What have we learned from sequencing animal genomes?

In certain dog breeds, such as whippets, the muscles of some individuals can be much bulkier than is normal. Genome analyses have shown that the gene for myostatin, a protein that inhibits muscle growth, is mutated in whippets that have bulky muscles. When the myostatin gene is mutated, the protein that inhibits muscle growth is dysfunctional (Figure 17.16). Comparative genomics reveals that the myostatin gene is also mutated in certain breeds of cattle and sheep that are noted for overdeveloped muscles.
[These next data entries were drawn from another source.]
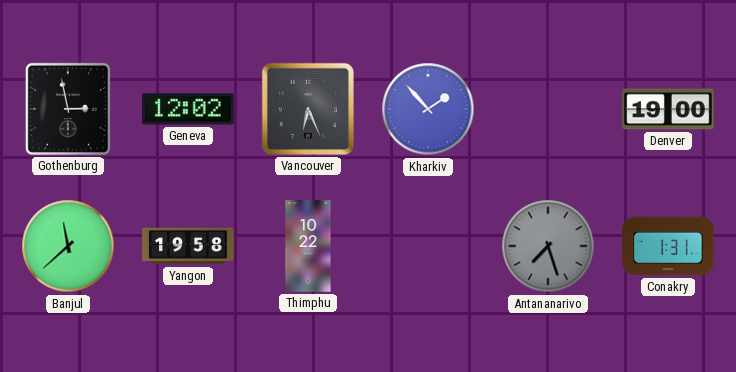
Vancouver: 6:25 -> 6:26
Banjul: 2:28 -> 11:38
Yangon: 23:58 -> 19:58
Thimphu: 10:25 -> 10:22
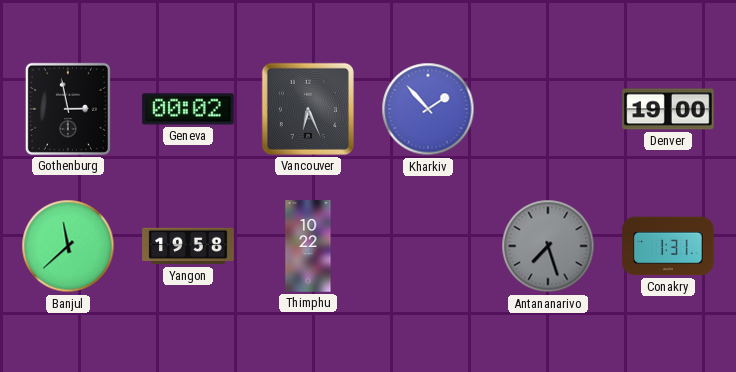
Geneva: 12:02 -> 00:02
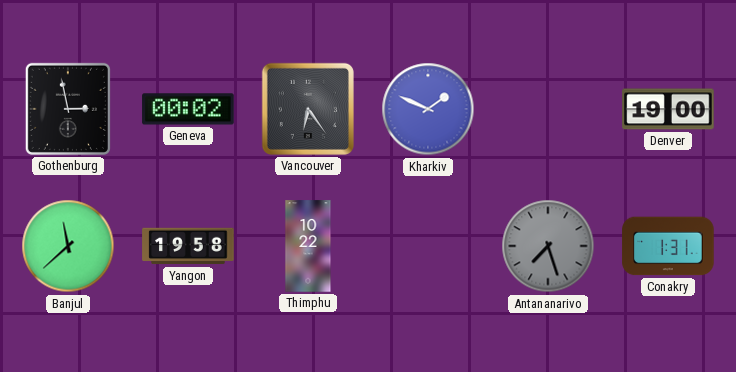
Vancouver: 6:26 -> 6:24
Kharkiv: 1:53 -> 1:49
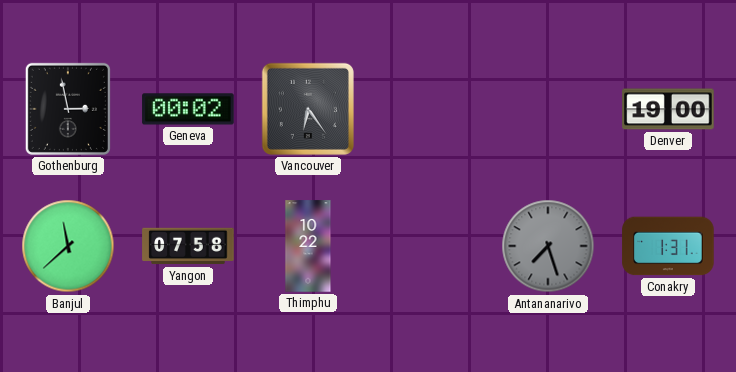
Kharkiv: 1:49 -> none
Yangon: 19:58 -> 07:58
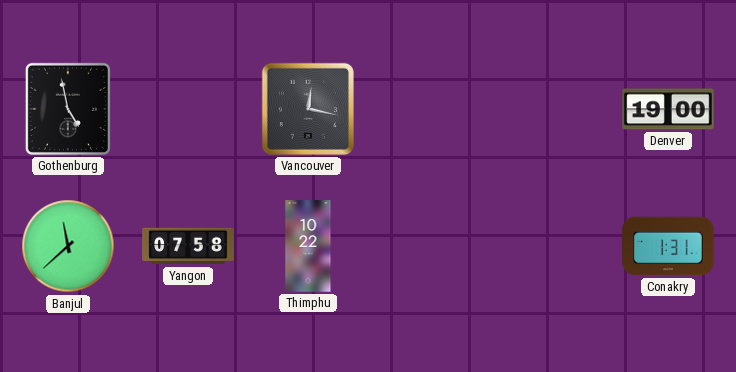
Gothenburg: 2:58 -> 4:58
Geneva: 00:02 -> none
Vancouver: 6:24 -> 12:17
Antananarivo: 7:27 -> none
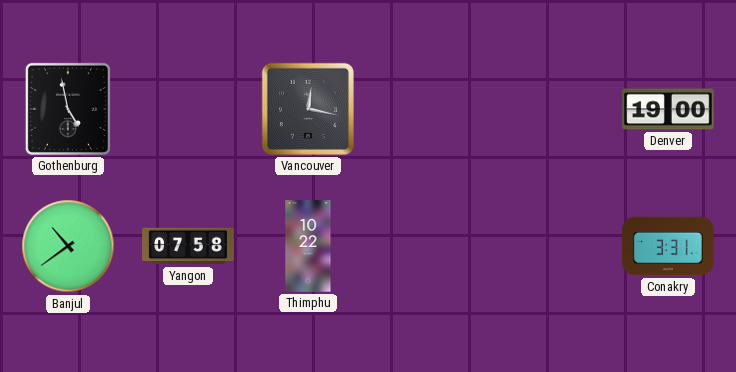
Banjul: 11:38 -> 10:39
Conakry: 1:31 -> 3:31
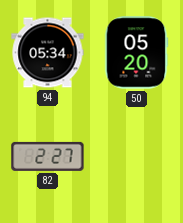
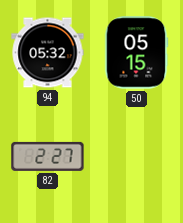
94: 05:34 -> 05:32
50: 05:20 -> 05:15
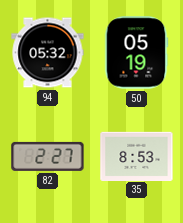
50: 05:15 -> 05:19
35: none -> 8:53
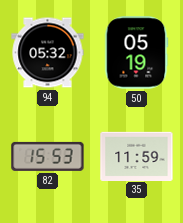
82: 2:27 -> 15:53
35: 8:53 -> 11:59
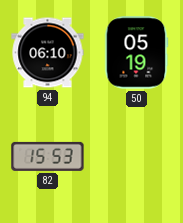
94: 05:32 -> 06:10
35: 11:59 -> none
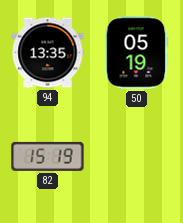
94: 06:10 -> 13:35
82: 15:53 -> 15:19
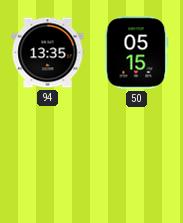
50: 05:19 -> 05:15
82: 15:19 -> none
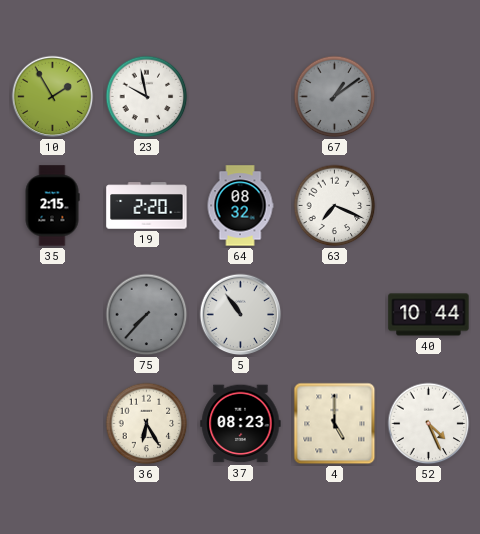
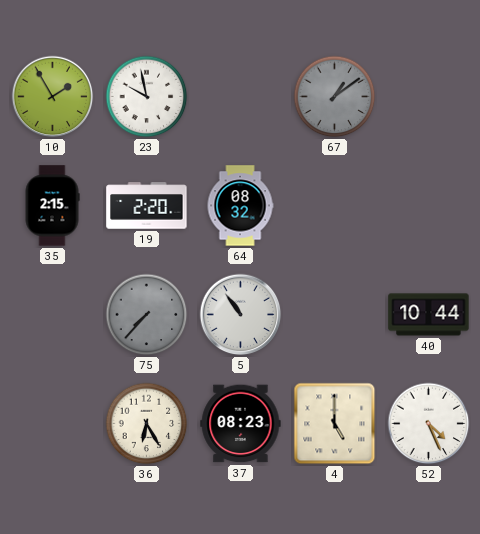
63: 7:19 -> none
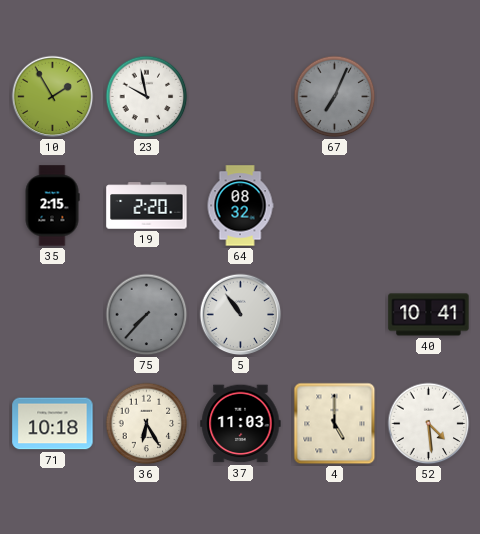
67: 1:09 -> 7:04
40: 10:44 -> 10:41
71: none -> 10:18
37: 08:23 -> 11:03
52: 4:26 -> 4:29
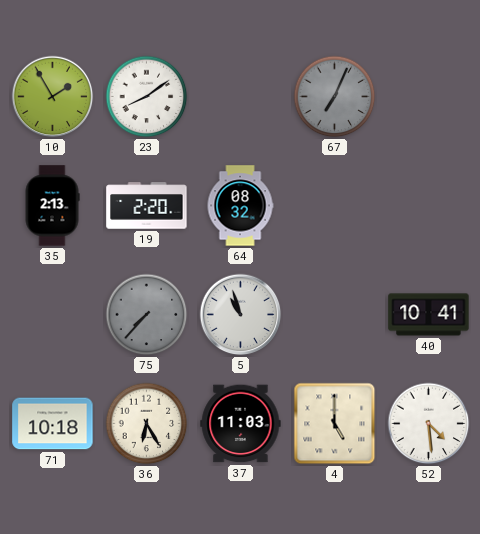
23: 9:58 -> 8:09
35: 2:15 -> 2:13
5: 10:54 -> 10:57
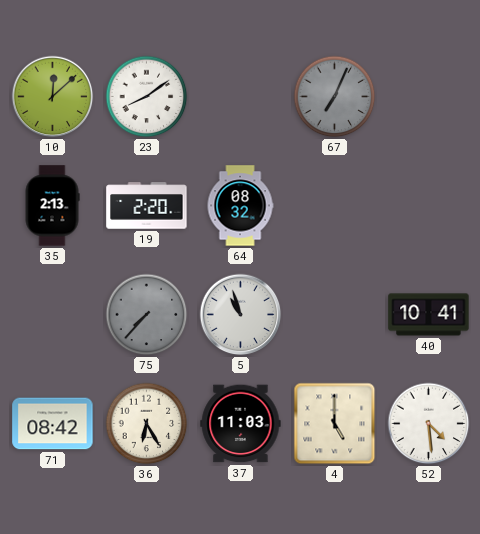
10: 1:55 -> 12:08
71: 10:18 -> 08:42
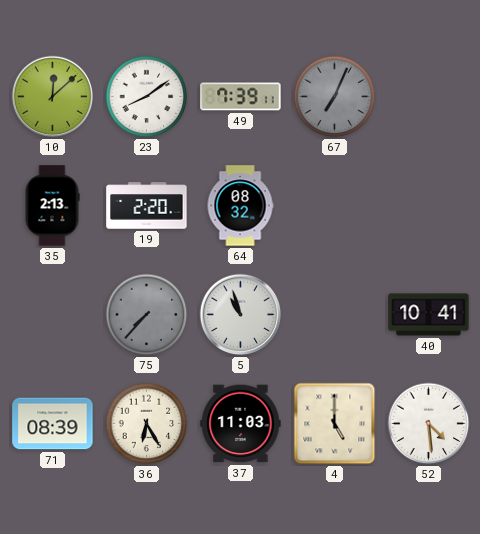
49: none -> 7:39
71: 08:42 -> 08:39
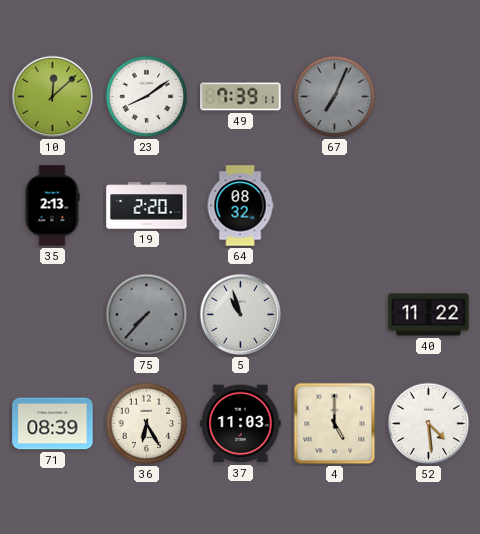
40: 10:41 -> 11:22
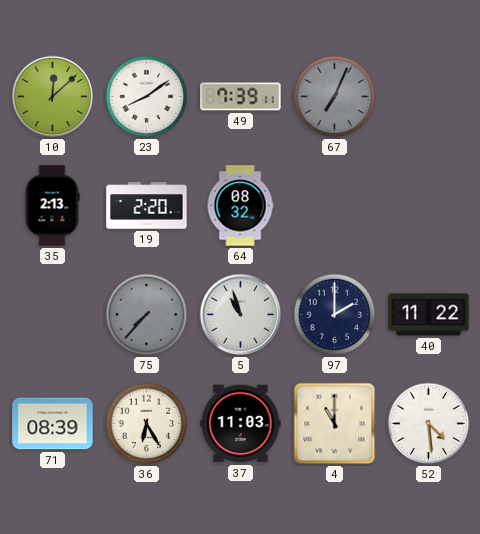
97: none -> 2:00
4: 5:00 -> 11:00
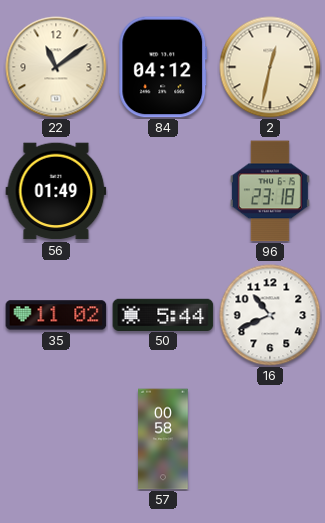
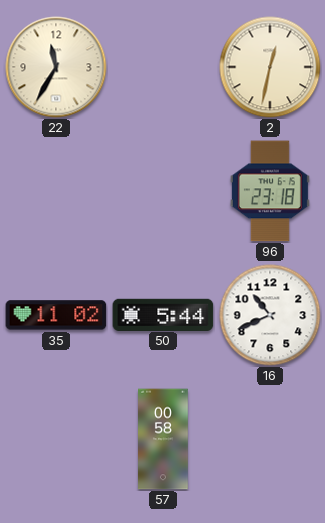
22: 11:09 -> 11:35
84: 04:12 -> none
56: 01:49 -> none
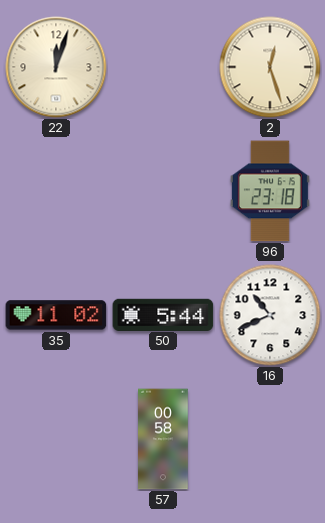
22: 11:35 -> 12:03
2: 12:32 -> 12:27
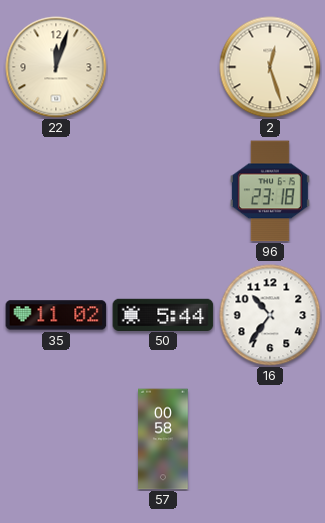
16: 10:41 -> 10:36
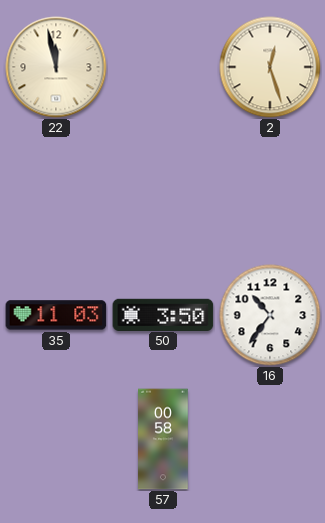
22: 12:03 -> 11:58
96: 23:18 -> none
35: 11:02 -> 11:03
50: 5:44 -> 3:50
With the knowledge that myostatin affects muscle development, some consideration has been given to the possibility of manipulating myostatin in humans to treat muscle-wasting diseases such as muscular dystrophy. As you might expect, athletes anxious to have bulkier muscles are also very interested in this gene and its protein product.

Future directions

Few scientific endeavors have received as much hype and hope as genome sequencing. A major effort is under way to sequence the genomes of tumors in as many people as possible, to screen for mutations. When the BRCA1 gene was identified as mutated in breast cancer (see Chapter 15), some medical scientists hoped that cancer would be like other genetic diseases such as sickle-cell anemia—caused by a single mutation in a single gene. So far, the lessons learned from cancer genomes include that there are many mutations in a tumor, and that some of them drive the tumor formation while others do not; that the mutations in one person’s tumor of a particular type may differ from those in the same tumor in someone else; and that tumor genomes evolve over time as the tumor grows and spreads. Understanding tumor genomes is not straightforward. Nevertheless, the goal is to study genomes to determine how gene products and the environment interact to form the tumor phenotype, and to design therapy for that tumor in individual people. This is called precision medicine, and it is in the future. It is a model for a goal of genomics: to determine the relationship between genotype, the environment, and phenotype.